Written task -
Pick out and copy every line of the listing that contains the string "Bibliothek". Case counts when matching.

Dataset excerpts -
# # # # #
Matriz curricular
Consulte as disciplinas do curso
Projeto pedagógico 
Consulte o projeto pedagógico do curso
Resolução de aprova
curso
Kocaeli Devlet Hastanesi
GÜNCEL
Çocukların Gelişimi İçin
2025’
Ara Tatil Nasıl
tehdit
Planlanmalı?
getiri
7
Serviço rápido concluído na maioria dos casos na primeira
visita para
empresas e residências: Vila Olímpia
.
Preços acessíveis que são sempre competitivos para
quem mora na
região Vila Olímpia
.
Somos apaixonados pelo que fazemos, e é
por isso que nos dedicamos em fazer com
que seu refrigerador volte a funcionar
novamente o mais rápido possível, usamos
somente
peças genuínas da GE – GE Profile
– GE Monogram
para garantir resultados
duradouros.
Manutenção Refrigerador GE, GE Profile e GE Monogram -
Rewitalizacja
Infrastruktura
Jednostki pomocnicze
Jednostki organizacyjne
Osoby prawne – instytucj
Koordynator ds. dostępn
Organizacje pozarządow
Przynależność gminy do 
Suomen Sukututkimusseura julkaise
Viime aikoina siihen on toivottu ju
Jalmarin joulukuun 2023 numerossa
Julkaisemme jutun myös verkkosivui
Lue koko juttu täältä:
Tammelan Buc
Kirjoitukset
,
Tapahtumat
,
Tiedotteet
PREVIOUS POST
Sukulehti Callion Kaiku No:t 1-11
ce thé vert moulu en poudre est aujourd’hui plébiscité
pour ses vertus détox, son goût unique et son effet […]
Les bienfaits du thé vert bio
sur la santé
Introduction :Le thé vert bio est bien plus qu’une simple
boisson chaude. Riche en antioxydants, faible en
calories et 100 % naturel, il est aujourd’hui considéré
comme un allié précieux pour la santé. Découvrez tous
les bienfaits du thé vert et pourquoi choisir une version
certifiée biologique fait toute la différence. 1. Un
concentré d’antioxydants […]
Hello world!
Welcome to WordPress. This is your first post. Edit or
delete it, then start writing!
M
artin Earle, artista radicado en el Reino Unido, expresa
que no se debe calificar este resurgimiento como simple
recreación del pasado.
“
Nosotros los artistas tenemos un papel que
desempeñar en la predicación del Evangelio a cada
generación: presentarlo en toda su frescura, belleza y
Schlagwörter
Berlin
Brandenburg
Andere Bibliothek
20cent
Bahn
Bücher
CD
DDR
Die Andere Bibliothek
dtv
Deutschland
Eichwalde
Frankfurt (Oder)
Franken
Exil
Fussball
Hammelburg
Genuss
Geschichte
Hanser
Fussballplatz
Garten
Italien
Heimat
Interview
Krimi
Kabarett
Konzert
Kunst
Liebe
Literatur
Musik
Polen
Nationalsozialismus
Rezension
# # # # #
Answer to the problem -
Andere Bibliothek
Die Andere Bibliothek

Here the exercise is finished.